June 7, 2013

Day 3 -Curriculum


Freedman’s chapter 3 made me rethink about art history as an art history student. I am always thinking about how to create a curriculum for K-12 kids to learn art history, this chapter gave me some new perspectives and clues. Since I was learning art history in an academic way, using time as a line, and actually spent a lot of time to memory movements and details. I think it maybe useful for an art historian, but do little help for younger students. Today’s art history curriculum should be different, time should be represented as a multidimensional space, rather than a line. It makes me think about the way ART21 website made. It organizes the artists based on what big idea the artists explore, rather than time or area. I think it is a more meaningful strategy to order. And today’s art curriculum should be visual culture study, not just fine art. “The fact is that not all art is good for us—or rather, any type of art may be good or bad for us—and the bad qualities of art should be addressed in school.” (Freedman, 53) In the past days, art is always related with good and beauty, but in today’s visual culture have a broader social context related culture and social issues. When we teach, we should blur the boundaries of fine arts and popular culture, opening up more possibilities for discussions connected with past, present and future.

Freedman’s chapter 4 is discussing about a topic I always care about—art and cognition. There are always some people come to me and ask how to interpret contemporary artworks since I was as art history major student. They always told me that every time they came to a contemporary art museum, they had no clue to understand it and felt frustrated. As Robert Solso said, “we are only able to understand the visual arts because of the information we have previously stored about visual features and meanings.” So when it comes to our younger students, we should care about what they are learning on an emotional level. And Freedman announced five general principles of constructivist conception learning:
1.     Learning is not the result of development; learning is development
2.     Disequilibrium facilitates learning.
3.     Reflective abstraction is the driving force of learning.
4.     Dialogue within a community engenders further thinking.
5.     Learning proceeds toward the development of structures.

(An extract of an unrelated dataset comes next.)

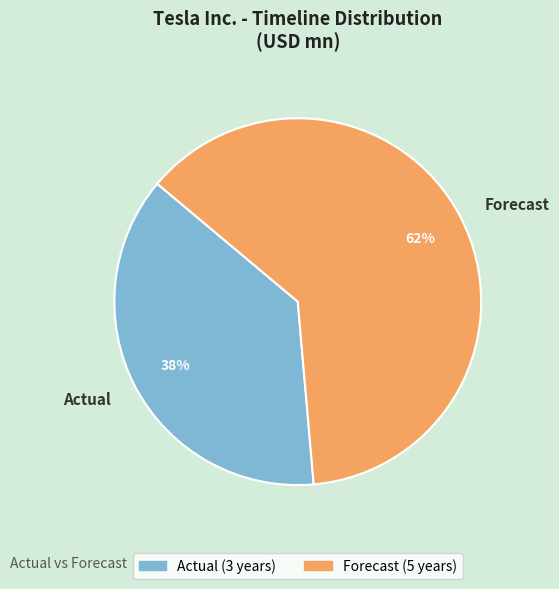

Rank the categories by value from highest to lowest.

Forecast, Actual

Semali’s transmediation article discusses how to improve students’ communication ability to response to culture and social context using a range of sign systems. It is a fresh view to think about art curriculum. Educational equity is provided not merely by opening the doors of the school to the child, but by providing opportunities to the child to succeed once he or she arrives.

Serra’s art is about the basic stuff of sculpture, isolated and recast: mass, weight, volume, material. It is the situation talked about in Freedman’s chapter 4 that people had no previous visual knowledge of this kind of art would be afraid of. “There’s no coy narrative, no insider joke or historical allusion or meta-art theme.”” What matters in the end are your own reactions while moving through the sculptures, at a given moment, the works being Rorschachs of indeterminate meaning.”